Громче всех звучал зычный голос архидьякона, вещавшего перед собратьями-священниками об угрозе для церкви, о безумных реформах, которые, по слухам, готовятся даже в Оксфорде, и о губительной ереси доктора Уистона.
Впрочем, скоро в общем гуле робко проступили более сладостные звуки. В углу, отмеченном пюпитрами и круглыми табуретами, началось шевеление. Свечи вставили в канделябры, из тайников извлекли ноты, и началось то, ради чего все собрались.
Сколько раз наш друг подкручивал и докручивал колки, прежде чем решил, что они подкручены, как надо; сколько немелодичных всхрипов прозвучало обещанием будущей гармонии! Как трепетали муслиновые складки, прежде чем Элинор и другая нимфа уселись за фортепьяно, как плотно высокий Аполлон вжался в стену, подняв длинную флейту над головами очаровательных соседок, в какой крохотный уголок забился кругленький младший каноник, и с какой ловкостью отыскал там место, чтобы настроить привычную скрипочку!
И вот полилась музыка — громче, громче, потом тише, тише, в горку, под горку, то словно зовя в бой, то словно оплакивая павших. И во всём, сквозь всё, над всем звучала виолончель. Ах, не зря эти колки столько подкручивали и докручивали — слушайте, слушайте! Теперь печальнейший из всех инструментов говорит в одиночку. Безмолвно замерли скрипка, флейта и фортепьяно, внимая плачу скорбной сестры. Но это лишь мгновение; меланхолические ноты ещё не до конца проникли в сердце, а оркестр уже снова вступил в полную силу; ножки жмут педали, двадцать пальчиков порхают по басовым клавишам. Аполлон дует так, что его жёсткий шейный платок превратился в удавку, а младший каноник работает обеими руками, пока не припадает к стене в полуобморочном изнеможении.
Почему именно сейчас, когда все должны молчать, когда вежливость, если не вкус, требует слушать музыку, — почему именно сейчас армия чёрных сюртуков перешла в наступление? Один за другим они выдвигаются с прежних позиций и открывают робкий огонь. Ах, мои дорогие, такой натиск не берёт крепостей, даже если противник только и мечтает о капитуляции. Наконец в ход пущена более тяжёлая артиллерия, медленно, но успешно, разворачивается атака, и вот уже муслиновые ряды дрогнули, смешались; стулья оттеснены, бой идёт уже не между двумя армиями — он распался на поединки, как в славные времена рыцарских сражений. В уголках, в тени портьер, в оконных нишах и за полупритворёнными дверями сыплются удары и наносятся смертельные раны.

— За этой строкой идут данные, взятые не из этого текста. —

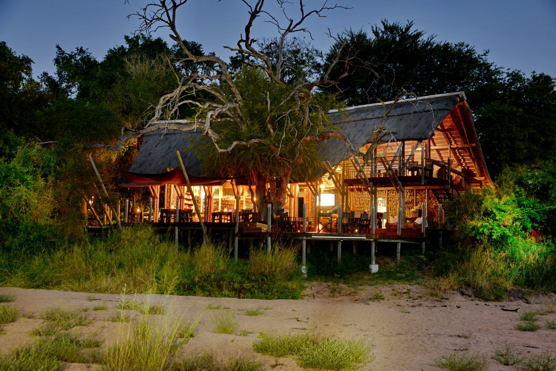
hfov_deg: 44.5
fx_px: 680
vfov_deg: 30.5
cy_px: 186
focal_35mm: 44
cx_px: 278
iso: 320
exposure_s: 6
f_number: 6.3
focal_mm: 44
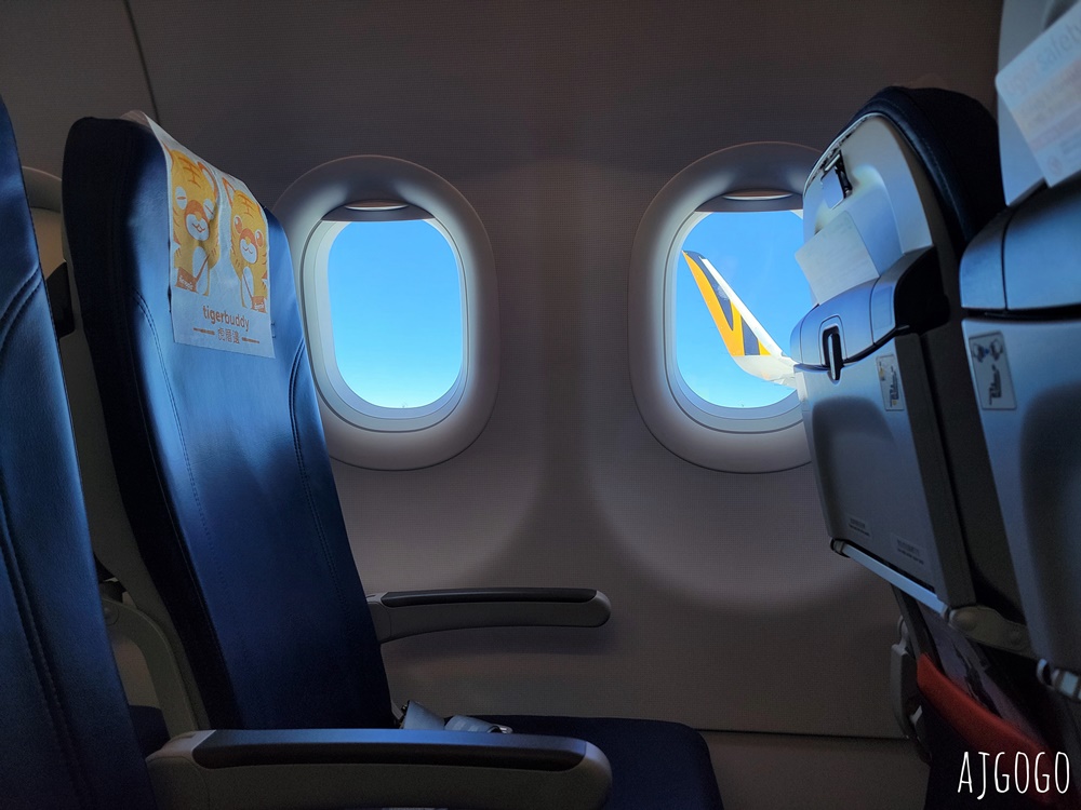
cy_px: 405
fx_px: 812
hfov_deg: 67.3
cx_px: 540
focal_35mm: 26
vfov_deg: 53.1
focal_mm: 5.4
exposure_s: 1/180
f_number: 1.8
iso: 64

Тем временем в стороне завязался другой бой, более суровый и трезвый. Архидьякон бросил вызов двум пребендариям; дородный ректор — его союзник в опасностях и радостях короткого виста [20]. Они сосредоточенно следят, как тасуется колода, зорко ждут, когда откроется козырь. С какой бережностью они распределяют карты, ревниво следя, чтобы не показать их соседу! Почему этот тощий доктор так медлителен — живой скелет с ввалившимся глазницами и впалыми щеками, недостойный представлять богатства своей матери-церкви? Что ты там копаешься, иссохший доктор? Посмотри, как архидьякон в немой агонии кладёт карты на стол и возводит очи горе, взывая о помощи не то к небесам, не то к потолку. Теперь он испускает тяжёлый вздох; большие пальцы, заложенные в карманы жилетки, означают, что он не предвидит скорого конца пытки. Увы, тщетна надежда поторопить иссохшего доктора. С какой методичностью он перекладывает каждую карту, взвешивает цену каждого могучего туза, каждого короля сам-друг, каждой дамы сам-третей, раздумывает о валетах и десятках, считает каждую масть, прикидывает общий итог. Наконец он заходит, три карты одна за другой ложатся поверх. Сухонький доктор вновь кладёт карту, и его партнёр, сверкнув глазами, берёт взятку. Третий заход — и в третий раз Фортуна улыбается пребендариям, но на четвёртый архидьякон пригвождает поверженного короля к земле, прихлопнув его — корону и скипетр, курчавую бороду и насупленное чело — простой двойкой.